# EXTRACT
=-=-=
The tragedy and the scale of disruption to council waste collection services have cast a spotlight on the well-established practice of collective procurement by councils to keep down costs, which is generally green-lighted by the Australian Consumer and Competition Commission.
While the practice is supposed to benefit clients and suppliers by achieving discounts through economies of scale, unions have for years cautioned the mechanism could result in unsafe practices because of its effect in driving down costs.
“Local government are the top of the garbage collection supply chain,” said Tony Sheldon, National Secretary of the Transport Workers Union which represents truckies.
“They have a responsibility to reduce the economic pressure on companies and drivers, and help reduce the risks on our roads.
“It’s time all political leaders – from all parties and the independents – supported action to ease the economic pressure on drivers and cut the toll of deaths on our roads.”
Contracting out waste collection and management services has been a well-established part of council procurement for decades and is capable of driving down costs because local governments do not have to heavily invest in capital assets like truck fleets.
Although efficient, the practice has also allowed local governments to reduce the clout of unions in the sector because many councils no longer directly employ garbos.
However a number of inner metropolitan councils, like the City of Sydney, still retain their own fleets and collection staff because of sheer urban density of the inner city.
=-=-=
# INSTRUCTIONS
a) According to the waste collection passage, who is National Secretary of the Transport Workers Union?
b) Please copy a section of the waste collection passage word for word, beginning at the words "While the practice" and stopping after "driving down costs.".
c) Name every organization the waste collection passage mentions by name.
The lines that come next are drawn from a separate source.
=-=-=
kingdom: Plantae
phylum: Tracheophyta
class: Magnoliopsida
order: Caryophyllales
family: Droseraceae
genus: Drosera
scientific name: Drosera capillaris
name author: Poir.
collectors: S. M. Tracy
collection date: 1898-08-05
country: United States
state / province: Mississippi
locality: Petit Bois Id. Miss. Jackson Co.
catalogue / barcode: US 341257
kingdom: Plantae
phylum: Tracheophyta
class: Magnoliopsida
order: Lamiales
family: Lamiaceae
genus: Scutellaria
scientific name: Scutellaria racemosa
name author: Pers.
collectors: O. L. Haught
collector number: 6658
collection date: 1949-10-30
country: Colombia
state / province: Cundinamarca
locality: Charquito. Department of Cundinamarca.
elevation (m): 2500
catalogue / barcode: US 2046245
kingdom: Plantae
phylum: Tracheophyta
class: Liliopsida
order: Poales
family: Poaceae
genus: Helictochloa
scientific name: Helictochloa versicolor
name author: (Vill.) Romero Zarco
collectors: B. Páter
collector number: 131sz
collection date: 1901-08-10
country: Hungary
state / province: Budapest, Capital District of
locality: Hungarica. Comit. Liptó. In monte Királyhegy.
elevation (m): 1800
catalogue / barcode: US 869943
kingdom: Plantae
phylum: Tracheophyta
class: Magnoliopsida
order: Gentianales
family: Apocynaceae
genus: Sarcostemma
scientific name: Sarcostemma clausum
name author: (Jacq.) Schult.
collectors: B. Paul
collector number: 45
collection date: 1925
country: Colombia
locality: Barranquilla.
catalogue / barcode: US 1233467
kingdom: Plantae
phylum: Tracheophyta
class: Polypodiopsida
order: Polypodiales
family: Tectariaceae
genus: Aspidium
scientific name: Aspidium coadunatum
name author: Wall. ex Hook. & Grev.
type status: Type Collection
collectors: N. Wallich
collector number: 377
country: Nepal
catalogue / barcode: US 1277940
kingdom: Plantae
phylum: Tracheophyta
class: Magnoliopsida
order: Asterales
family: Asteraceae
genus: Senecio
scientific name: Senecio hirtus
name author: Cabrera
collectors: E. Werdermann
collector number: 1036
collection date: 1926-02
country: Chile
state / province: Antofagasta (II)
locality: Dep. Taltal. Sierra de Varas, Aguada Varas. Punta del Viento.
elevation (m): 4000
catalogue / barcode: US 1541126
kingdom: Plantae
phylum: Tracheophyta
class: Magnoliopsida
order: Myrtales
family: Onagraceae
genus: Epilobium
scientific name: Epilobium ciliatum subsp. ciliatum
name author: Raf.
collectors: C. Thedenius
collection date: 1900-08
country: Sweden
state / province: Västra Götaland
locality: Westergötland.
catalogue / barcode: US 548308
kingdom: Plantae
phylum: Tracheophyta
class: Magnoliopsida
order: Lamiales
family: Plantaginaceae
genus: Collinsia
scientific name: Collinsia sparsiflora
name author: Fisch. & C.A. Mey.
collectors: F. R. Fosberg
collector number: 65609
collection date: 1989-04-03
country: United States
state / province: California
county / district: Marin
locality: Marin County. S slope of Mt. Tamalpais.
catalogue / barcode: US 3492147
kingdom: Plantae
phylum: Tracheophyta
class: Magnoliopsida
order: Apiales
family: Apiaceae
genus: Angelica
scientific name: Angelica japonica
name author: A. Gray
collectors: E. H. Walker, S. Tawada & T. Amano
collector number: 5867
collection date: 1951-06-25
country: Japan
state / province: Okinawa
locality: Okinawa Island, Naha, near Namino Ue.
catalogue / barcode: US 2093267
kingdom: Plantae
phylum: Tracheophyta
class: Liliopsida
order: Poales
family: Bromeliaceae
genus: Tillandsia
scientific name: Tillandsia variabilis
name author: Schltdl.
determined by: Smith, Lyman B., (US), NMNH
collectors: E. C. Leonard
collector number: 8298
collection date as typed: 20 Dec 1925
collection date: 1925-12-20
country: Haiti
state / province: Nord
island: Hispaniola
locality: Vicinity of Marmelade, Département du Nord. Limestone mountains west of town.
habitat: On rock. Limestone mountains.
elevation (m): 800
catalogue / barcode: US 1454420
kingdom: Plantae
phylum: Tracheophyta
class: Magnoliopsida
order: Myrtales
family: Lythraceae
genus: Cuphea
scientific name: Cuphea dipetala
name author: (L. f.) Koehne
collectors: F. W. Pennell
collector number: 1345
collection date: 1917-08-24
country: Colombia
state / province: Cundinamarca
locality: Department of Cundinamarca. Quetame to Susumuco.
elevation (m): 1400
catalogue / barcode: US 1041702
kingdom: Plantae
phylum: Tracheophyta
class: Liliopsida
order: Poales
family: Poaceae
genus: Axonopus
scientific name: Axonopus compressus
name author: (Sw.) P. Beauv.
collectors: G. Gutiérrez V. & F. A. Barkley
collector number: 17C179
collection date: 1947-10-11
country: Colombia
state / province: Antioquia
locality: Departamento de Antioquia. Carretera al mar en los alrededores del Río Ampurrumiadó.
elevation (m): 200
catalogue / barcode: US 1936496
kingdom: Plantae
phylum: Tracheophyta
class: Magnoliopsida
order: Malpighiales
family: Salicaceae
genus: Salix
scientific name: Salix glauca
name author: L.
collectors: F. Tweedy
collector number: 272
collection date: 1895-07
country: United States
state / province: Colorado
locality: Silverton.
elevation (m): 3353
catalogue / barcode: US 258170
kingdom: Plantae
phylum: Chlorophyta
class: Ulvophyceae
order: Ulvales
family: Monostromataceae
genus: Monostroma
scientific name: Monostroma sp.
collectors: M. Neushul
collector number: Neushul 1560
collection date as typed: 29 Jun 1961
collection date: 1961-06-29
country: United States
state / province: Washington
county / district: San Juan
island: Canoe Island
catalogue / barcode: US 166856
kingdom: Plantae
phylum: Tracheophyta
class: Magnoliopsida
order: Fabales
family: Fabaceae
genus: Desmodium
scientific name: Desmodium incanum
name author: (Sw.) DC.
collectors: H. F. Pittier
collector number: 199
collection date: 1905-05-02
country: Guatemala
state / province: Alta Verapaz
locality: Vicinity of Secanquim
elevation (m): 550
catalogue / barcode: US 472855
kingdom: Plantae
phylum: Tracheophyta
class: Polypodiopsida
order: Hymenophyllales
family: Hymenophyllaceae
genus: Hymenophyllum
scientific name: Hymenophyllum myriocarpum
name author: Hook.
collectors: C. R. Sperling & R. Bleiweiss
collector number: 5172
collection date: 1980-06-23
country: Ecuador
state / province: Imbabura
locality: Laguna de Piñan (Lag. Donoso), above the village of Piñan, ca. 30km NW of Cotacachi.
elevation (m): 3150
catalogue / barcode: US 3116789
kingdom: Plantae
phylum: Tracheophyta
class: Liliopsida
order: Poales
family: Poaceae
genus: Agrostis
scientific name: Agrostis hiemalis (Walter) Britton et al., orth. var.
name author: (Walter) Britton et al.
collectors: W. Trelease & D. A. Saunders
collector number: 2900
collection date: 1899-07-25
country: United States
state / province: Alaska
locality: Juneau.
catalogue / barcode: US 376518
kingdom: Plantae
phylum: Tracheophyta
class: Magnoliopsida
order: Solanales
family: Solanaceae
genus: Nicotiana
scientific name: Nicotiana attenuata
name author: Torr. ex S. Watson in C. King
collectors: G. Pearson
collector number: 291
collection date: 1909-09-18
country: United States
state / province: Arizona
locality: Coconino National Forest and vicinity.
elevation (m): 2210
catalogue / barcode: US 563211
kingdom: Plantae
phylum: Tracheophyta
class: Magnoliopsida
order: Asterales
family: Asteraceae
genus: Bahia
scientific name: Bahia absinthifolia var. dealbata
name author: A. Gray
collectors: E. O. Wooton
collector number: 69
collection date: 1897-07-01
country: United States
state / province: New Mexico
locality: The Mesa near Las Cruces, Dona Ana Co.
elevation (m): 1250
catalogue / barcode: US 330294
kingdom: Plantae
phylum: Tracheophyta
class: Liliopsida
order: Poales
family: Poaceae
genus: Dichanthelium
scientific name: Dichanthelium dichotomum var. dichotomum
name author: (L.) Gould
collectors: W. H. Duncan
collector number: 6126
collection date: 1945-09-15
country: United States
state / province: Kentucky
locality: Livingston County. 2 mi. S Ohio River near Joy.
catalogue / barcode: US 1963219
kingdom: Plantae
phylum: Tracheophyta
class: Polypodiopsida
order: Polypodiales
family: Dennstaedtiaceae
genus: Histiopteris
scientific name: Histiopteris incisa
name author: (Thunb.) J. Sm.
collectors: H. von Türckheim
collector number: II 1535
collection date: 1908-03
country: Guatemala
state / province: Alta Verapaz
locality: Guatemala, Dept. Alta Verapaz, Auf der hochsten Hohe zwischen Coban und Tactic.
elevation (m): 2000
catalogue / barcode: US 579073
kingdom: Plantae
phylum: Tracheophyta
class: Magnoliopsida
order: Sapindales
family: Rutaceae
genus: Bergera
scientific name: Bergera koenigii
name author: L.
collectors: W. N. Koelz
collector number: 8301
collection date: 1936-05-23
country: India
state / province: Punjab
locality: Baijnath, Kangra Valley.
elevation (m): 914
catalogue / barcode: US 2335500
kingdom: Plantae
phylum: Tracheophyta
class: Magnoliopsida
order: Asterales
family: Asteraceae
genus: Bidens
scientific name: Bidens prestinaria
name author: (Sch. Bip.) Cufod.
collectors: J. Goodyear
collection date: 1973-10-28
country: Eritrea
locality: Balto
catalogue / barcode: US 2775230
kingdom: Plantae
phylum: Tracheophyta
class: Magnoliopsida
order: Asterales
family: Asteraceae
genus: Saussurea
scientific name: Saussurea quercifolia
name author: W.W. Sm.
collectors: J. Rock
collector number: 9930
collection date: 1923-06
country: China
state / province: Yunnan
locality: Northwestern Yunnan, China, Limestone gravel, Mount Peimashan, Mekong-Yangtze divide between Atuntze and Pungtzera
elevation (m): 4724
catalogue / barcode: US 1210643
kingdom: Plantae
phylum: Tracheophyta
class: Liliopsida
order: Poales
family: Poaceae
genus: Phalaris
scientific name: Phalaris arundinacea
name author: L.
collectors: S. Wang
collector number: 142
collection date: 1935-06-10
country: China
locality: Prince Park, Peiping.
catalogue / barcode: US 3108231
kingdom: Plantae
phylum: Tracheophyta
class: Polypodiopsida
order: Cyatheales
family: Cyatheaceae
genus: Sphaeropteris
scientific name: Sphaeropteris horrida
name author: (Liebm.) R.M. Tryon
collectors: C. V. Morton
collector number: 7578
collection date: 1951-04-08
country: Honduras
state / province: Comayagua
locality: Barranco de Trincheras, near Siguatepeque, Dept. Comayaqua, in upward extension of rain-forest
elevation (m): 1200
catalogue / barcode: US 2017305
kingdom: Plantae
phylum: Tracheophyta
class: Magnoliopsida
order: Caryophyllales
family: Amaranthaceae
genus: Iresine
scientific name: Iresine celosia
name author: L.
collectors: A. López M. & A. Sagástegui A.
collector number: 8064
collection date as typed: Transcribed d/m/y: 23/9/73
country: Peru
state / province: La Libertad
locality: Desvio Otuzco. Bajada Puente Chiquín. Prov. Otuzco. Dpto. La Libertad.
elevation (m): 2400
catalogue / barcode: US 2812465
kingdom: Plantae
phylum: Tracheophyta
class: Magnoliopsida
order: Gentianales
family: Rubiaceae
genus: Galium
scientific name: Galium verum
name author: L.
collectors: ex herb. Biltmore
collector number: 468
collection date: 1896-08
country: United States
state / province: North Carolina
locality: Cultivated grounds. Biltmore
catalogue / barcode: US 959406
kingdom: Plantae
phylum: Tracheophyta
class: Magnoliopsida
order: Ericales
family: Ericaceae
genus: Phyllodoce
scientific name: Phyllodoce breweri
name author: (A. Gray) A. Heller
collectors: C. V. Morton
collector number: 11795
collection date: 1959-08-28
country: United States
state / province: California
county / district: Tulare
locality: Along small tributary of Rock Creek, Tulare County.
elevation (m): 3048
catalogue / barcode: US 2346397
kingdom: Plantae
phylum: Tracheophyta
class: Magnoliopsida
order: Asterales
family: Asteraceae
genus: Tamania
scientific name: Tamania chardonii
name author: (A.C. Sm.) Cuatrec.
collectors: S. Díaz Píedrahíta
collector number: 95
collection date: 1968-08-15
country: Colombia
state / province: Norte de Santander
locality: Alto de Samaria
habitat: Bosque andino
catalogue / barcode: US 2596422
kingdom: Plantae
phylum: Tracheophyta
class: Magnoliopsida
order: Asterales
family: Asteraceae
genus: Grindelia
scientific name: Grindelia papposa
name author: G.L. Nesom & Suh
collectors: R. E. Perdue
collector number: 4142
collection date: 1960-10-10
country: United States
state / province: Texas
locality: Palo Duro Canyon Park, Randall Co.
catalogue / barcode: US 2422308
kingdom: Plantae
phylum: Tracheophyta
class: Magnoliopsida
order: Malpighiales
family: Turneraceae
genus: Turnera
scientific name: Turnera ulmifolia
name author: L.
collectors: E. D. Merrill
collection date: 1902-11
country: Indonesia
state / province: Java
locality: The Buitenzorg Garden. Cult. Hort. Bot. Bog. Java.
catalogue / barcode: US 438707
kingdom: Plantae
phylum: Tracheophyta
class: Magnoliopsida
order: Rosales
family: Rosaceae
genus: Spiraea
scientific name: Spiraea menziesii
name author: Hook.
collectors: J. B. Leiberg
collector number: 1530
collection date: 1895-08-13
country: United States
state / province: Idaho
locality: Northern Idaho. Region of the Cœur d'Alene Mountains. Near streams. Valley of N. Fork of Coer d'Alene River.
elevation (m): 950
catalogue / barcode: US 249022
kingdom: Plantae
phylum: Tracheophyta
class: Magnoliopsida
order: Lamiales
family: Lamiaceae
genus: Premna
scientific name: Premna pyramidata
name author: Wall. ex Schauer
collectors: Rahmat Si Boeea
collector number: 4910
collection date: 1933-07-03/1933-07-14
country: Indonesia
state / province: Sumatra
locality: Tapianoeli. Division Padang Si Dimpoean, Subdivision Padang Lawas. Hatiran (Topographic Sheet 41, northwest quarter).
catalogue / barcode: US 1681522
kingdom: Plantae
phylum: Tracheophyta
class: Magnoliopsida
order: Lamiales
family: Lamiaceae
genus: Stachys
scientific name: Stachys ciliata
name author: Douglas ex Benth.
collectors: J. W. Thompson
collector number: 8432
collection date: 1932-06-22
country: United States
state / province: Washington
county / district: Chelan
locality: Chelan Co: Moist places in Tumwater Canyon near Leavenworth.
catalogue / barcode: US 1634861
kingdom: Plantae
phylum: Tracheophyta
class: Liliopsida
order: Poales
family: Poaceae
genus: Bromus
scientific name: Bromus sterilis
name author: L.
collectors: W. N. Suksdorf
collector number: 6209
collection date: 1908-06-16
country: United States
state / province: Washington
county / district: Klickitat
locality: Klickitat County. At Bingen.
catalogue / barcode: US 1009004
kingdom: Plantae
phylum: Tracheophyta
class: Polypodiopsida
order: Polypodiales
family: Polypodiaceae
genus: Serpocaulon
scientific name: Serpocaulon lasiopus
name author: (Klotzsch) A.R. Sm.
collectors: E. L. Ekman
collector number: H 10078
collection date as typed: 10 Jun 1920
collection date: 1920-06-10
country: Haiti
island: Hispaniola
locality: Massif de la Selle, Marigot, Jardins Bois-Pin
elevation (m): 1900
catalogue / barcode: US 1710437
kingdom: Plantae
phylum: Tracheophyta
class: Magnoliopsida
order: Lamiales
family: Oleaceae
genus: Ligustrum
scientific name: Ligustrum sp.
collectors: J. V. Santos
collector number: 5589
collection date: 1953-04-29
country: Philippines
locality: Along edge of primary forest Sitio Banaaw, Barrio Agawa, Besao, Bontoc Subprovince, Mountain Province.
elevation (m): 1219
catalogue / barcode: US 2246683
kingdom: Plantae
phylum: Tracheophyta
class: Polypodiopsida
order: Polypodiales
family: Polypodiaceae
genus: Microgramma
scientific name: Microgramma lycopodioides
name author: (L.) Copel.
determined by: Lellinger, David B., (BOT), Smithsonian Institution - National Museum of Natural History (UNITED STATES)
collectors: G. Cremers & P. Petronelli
=-=-=
# TASK RESULTS
a) Tony Sheldon

b)
While the practice is supposed to benefit clients and suppliers by achieving discounts through economies of scale, unions have for years cautioned the mechanism could result in unsafe practices because of its effect in driving down costs.

c)
Australian Consumer and Competition Commission
Transport Workers Union
City of Sydney